Patch: reassigns fuel codes in the gf table that don’t match the fuel code in the gens table.

pudl.analysis.allocate_net_gen.adjust_energy_source_codes(gens: pandas.DataFrame, gf: pandas.DataFrame, bf_by_gens: pandas.DataFrame) pandas.DataFrame[source]#

Adjusts MSW codes.

Adjust the MSW codes in gens to match those used in gf and bf.

In recent years, EIA-923 started splitting out the MSW (municipal_solid_waste) into its consitituent components MSB (municipal_solid_waste_biogenic) and MSN (municipal_solid_nonbiogenic). However, the EIA-860 Generators table still only uses the MSW code.

This function identifies which MSW codes are used in the gf and bf tables and creates records to match these.

pudl.analysis.allocate_net_gen.allocate_bf_data_to_gens(bf: pandas.DataFrame, gens: pandas.DataFrame, bga: pandas.DataFrame) pandas.DataFrame[source]#

Allocates boiler fuel data to the generator level.

Distributes boiler-level data from boiler_fuel_eia923 to the generator level based on the boiler-generator association table and the nameplate capacity of the connected generators.

Because fuel consumption in the boiler_fuel_eia923 table is reported per boiler_id, we must first map this data to generators using the boiler_generator_assn_eia860 table. For boilers that have a 1:m or m:m relationship with generators, we allocate the reported fuel to each associated generator based on the nameplate capacity of each generator. So if boiler “1” was associated with generator A (25 MW) and generator B (75 MW), 25% of the fuel consumption would be allocated to generator A and 75% would be allocated to generator B.

pudl.analysis.allocate_net_gen.warn_if_missing_pms(gens)[source]#

Log warning if there are too many null prime_mover_code s.

Warn if prime mover codes in gens do not match the codes in the gf table this is something that should probably be fixed in the input data see https://github.com/catalyst-cooperative/pudl/issues/1585 set a threshold and ignore 2001 bc most errors are 2001 errors.

pudl.analysis.allocate_net_gen._test_frac(gen_pm_fuel)[source]#

Check if each of the IDX_PM_ESC groups frac’s add up to 1.

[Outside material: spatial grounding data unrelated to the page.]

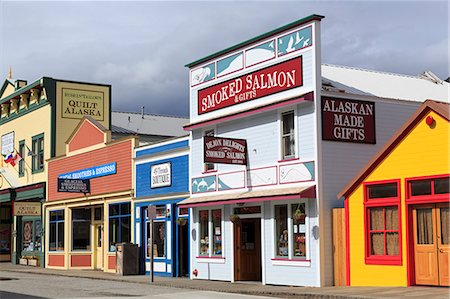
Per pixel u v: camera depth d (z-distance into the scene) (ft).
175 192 88.22
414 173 59.72
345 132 69.62
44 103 126.62
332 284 66.80
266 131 74.43
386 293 54.29
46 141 125.59
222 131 81.46
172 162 90.17
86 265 112.37
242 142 76.54
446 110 57.21
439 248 57.67
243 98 78.13
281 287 68.44
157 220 91.81
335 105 69.36
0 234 144.36
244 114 76.18
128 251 93.71
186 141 88.02
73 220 115.03
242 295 61.93
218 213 81.46
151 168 94.22
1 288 70.95
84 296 60.54
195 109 86.63
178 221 87.30
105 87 130.93
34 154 130.11
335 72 82.99
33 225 128.77
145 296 60.59
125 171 100.17
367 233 63.82
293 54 71.26
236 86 79.41
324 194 67.56
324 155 68.03
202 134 84.69
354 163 69.97
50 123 124.26
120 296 60.70
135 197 96.84
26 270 110.73
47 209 122.72
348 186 65.46
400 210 60.70
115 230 102.27
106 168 104.99
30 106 132.98
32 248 128.57
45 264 121.39
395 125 73.41
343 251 66.18
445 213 57.41
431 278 58.23
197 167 85.20
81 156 112.98
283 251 71.67
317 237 66.85
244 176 77.10
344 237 66.13
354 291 57.82
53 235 120.16
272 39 74.33
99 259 110.73
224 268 79.46
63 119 125.49
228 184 79.56
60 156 119.85
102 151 106.63
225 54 81.56
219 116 80.18
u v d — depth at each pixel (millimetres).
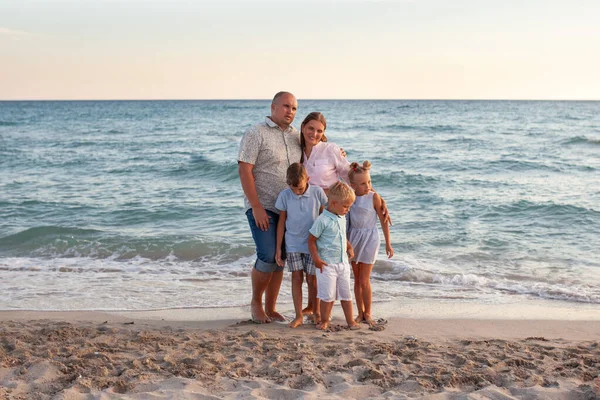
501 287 6836
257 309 5242
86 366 3764
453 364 3908
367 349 4211
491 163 20469
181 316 5645
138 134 41250
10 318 5473
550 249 8742
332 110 89938
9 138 37094
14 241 9422
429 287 6875
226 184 16719
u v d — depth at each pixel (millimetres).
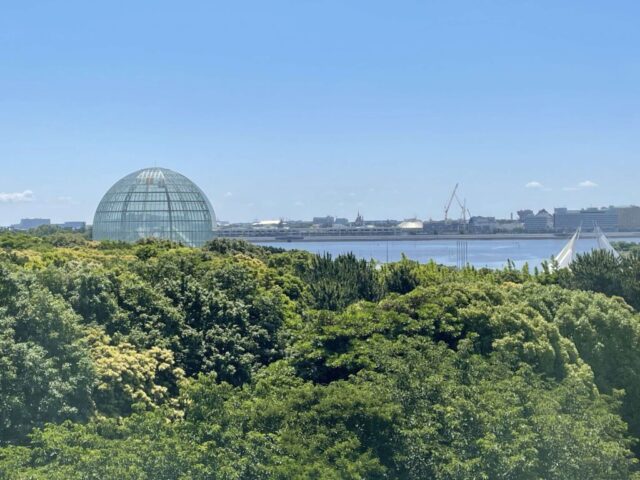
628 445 37469
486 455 27625
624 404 42188
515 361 37531
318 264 62750
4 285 31797
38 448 24141
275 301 46375
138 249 65750
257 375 37719
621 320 43969
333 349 36219
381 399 29797
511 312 40344
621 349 43594
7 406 26250
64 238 83750
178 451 24484
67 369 29188
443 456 27969
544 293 47094
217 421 27875
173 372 36375
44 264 51156
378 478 27641
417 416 30062
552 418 29672
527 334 39562
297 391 30172
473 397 30891
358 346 35719
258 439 27188
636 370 43219
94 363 31734
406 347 34750
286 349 41812
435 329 38688
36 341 30016
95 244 78438
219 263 51094
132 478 22875
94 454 23297
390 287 56750
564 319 43812
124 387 32406
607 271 60000
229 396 30156
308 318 45031
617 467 30969
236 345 41000
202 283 45719
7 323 29391
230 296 45219
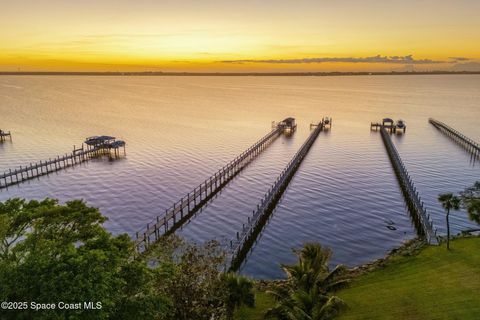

pudl.analysis.allocate_net_gen._test_gen_pm_fuel_output(gen_pm_fuel, gf, gen)[source]#
pudl.analysis.allocate_net_gen.test_gen_fuel_allocation(gen, net_gen_alloc, ratio=0.05)[source]#

Does the allocated MWh differ from the granular generation_eia923?

Parameters:
  • gen – the generation_eia923 table.

  • net_gen_alloc – the allocated net generation at the IDX_PM_ESC level

  • ratio – the tolerance

pudl.analysis.allocate_net_gen.test_original_gf_vs_the_allocated_by_gens_gf(gf: pandas.DataFrame, gf_allocated: pandas.DataFrame, data_columns: list[str] = DATA_COLUMNS, by: list[str] = ['year', 'plant_id_eia']) pandas.DataFrame[source]#

Test whether the allocated data and original data sum up to similar values.

Raises:
  • AssertionError – If the number of plant/years that are off by more than 5% is not within acceptable level of tolerance.

  • AssertionError – If the difference between the allocated and original data for any plant/year is off by more than x10 or x-5.